An assertion by some practitioners, including Giles Gunesekera, that Kaplan wanted to retain the model in order to avoid paying practitioners commercial rates was rejected by Jacobson.

He told Money Management he was “committed to paying practitioners a commercial rate for the provision of services, and I have communicated as much”.

He added that it “is absolutely the case now that Finsia is paying what are, in the main, commercial rates to practitioners for their services”.

“Those commercial rates are applied equally by other higher education providers including, for example, the universities.

“There is always going to be variations on a case by case basis though, and where those ad hoc cases of variation arise, it is incumbent upon us to ensure practitioners are adequately compensated.

However, Gunesekera, who opposed the sale of Finsia to Kaplan, said the Kaplan model proposed at the road shows is “very much based on paying practitioners below-market rates”.

“As such, it is not receiving much positive feedback from among the hundreds of FINSIA practitioners, who in general are demanding to get paid market rates from Kaplan as a profit-based company.

“They were happy to get paid below market rates for their services when Finsia was a non-profit industry body, but, looking forward, it’s debateable whether that is going to happen as much.”

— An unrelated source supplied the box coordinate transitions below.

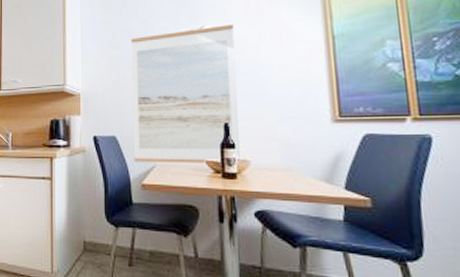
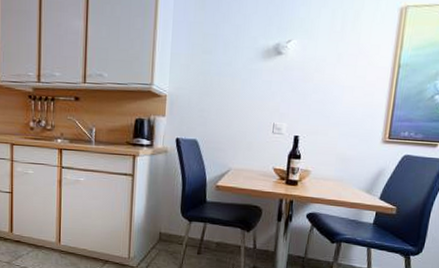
wall art: present [130,24,240,164] -> none [211,41,318,171]

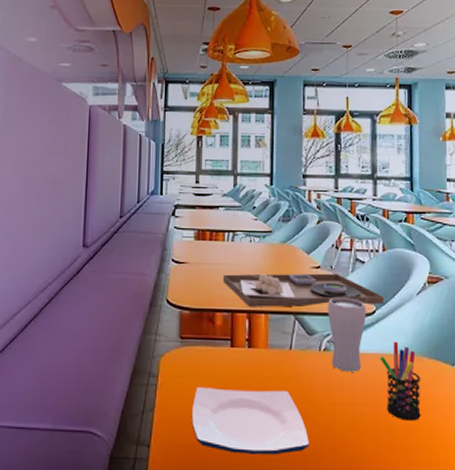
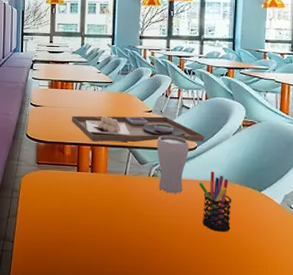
plate: present [192,387,309,455] -> none [46,201,138,253]

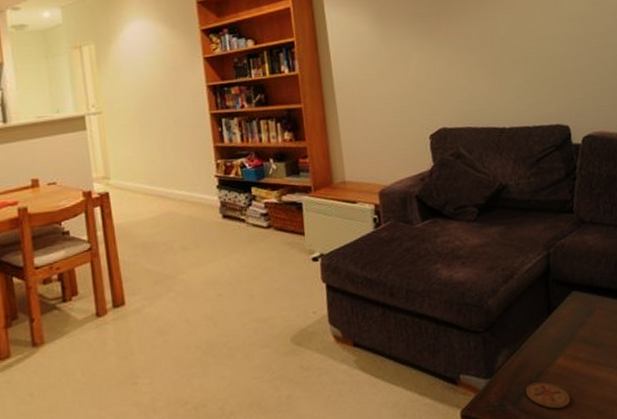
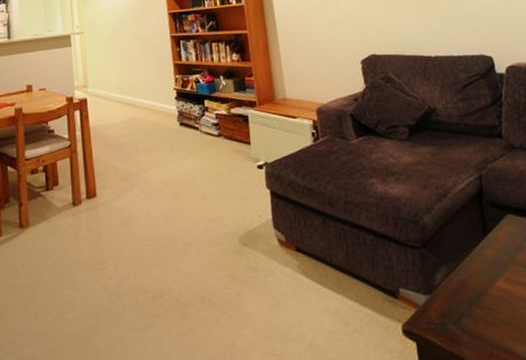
coaster: present [526,382,571,409] -> none [466,303,514,333]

Gunesekera, who did not wish to publish his job title, emphasised that “a lot of practitioners are not at all motivated by the remuneration on offer in providing their teaching services to Finsia”.

“The fact of the matter, however, is that they will now be helping a public company to increase its profits, which has absolutely nothing to do with what we are about.”

Fellow practitioner John Livanas, who also did not wish to publish his job title, said his “sentiments have not changed in any way, shape or form in wanting to give something back to the industry”.